* Vorliegender Text:
Geldanlage-Report Armin Brack

Japan: Sind die Großbanken in Gefahr?

27.04.11 12:25 Uhr

Japan: Sind die Großbanken in Gefahr? | finanzen.net

Die Folgen von Fukushima: Japanische Großbanken in Gefahr?

Die großen Kapitalerhöhungen der Commerzbank und der Aareal Bank zeigen, dass auch hierzulande weiter großer Kapitalbedarf bei Banken vorhanden ist. Roland Tietjen zeigt nachfolgend die noch wesentlich kritischere Gemengelage in Japan auf.

Wie es um die japanische Wirtschaft und vor allem um die strahlende Atomruine Fukushima wirklich steht, ist unklar. Die japanische Regierung und Betreiber Tokyo Electric Power (Tepco) wollen den Eindruck vermitteln, das Schlimmste sei überstanden. Experten wie der Träger des alternativen Nobelpreises von 1997, Mycle Schneider, warnen dagegen, Fukushima sei eine „tiefgreifendere“ Katastrophe als Tschernobyl. Was ist wahr?

* Auszüge aus Datensätzen:
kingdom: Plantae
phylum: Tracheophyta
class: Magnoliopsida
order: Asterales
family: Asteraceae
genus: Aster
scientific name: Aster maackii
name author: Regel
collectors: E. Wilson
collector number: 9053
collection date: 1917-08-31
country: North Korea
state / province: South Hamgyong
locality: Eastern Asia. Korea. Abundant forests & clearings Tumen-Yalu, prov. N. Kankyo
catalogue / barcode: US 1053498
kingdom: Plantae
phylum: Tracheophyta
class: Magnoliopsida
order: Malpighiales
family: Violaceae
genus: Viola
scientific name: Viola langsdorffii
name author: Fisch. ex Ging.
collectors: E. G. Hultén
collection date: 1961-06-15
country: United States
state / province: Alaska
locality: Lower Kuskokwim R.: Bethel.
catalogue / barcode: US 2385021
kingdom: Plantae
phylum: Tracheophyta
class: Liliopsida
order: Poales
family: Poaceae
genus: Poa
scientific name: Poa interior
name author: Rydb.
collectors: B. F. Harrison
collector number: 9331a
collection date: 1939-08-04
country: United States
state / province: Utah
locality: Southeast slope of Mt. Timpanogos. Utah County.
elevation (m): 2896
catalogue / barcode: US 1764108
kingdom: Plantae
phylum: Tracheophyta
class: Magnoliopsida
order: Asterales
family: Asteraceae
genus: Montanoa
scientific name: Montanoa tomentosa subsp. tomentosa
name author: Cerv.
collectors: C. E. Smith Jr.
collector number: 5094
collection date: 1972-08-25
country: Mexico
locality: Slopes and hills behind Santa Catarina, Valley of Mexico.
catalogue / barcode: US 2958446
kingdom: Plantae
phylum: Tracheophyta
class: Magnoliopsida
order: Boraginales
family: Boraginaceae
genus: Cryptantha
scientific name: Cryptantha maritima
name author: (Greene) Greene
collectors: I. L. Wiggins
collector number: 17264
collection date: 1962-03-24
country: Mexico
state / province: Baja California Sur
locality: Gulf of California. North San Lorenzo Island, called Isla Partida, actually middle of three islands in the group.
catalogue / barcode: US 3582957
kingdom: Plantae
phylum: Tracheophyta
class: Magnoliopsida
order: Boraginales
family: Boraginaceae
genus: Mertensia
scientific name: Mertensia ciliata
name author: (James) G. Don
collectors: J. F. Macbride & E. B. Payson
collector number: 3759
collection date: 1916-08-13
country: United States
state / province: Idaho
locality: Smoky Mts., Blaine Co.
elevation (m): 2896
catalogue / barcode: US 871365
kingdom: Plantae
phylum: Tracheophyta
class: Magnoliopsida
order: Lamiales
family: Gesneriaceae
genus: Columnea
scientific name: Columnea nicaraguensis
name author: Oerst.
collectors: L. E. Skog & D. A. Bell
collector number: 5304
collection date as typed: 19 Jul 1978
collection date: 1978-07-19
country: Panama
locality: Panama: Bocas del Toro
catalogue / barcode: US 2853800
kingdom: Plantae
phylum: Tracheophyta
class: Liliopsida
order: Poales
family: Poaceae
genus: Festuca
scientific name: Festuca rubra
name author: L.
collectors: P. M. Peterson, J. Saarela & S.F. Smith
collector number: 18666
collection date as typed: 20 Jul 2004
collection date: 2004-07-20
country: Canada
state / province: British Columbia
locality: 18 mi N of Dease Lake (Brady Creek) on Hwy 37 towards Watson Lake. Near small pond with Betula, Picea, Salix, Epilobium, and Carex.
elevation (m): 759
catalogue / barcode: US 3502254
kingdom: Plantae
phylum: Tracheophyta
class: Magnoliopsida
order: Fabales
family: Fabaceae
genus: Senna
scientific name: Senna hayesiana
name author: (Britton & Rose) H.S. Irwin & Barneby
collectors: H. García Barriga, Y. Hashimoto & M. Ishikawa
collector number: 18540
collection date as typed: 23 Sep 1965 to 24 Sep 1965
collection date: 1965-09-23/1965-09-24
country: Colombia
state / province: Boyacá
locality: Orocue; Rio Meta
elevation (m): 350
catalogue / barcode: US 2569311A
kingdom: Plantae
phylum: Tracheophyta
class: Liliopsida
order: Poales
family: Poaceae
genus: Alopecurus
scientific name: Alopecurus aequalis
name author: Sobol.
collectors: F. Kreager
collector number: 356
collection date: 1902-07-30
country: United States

* Aufgabe: Fasse den Absatz im Text über die japanischen Großbanken, der mit „Wie es um die japanische Wirtschaft“ beginnt, als kurze Stichpunktliste zusammen. Die wesentlichen Aussagen sollen erhalten bleiben.

* Antwort:
- Die tatsächliche Lage der japanischen Wirtschaft und der strahlenden Atomruine Fukushima ist unklar.
- Die japanische Regierung und der Betreiber Tepco wollen den Eindruck vermitteln, das Schlimmste sei überstanden.
- Experten wie Mycle Schneider, Träger des Alternativen Nobelpreises von 1997, warnen dagegen, Fukushima sei eine „tiefgreifendere“ Katastrophe als Tschernobyl.
- Offen bleibt, was davon wahr ist.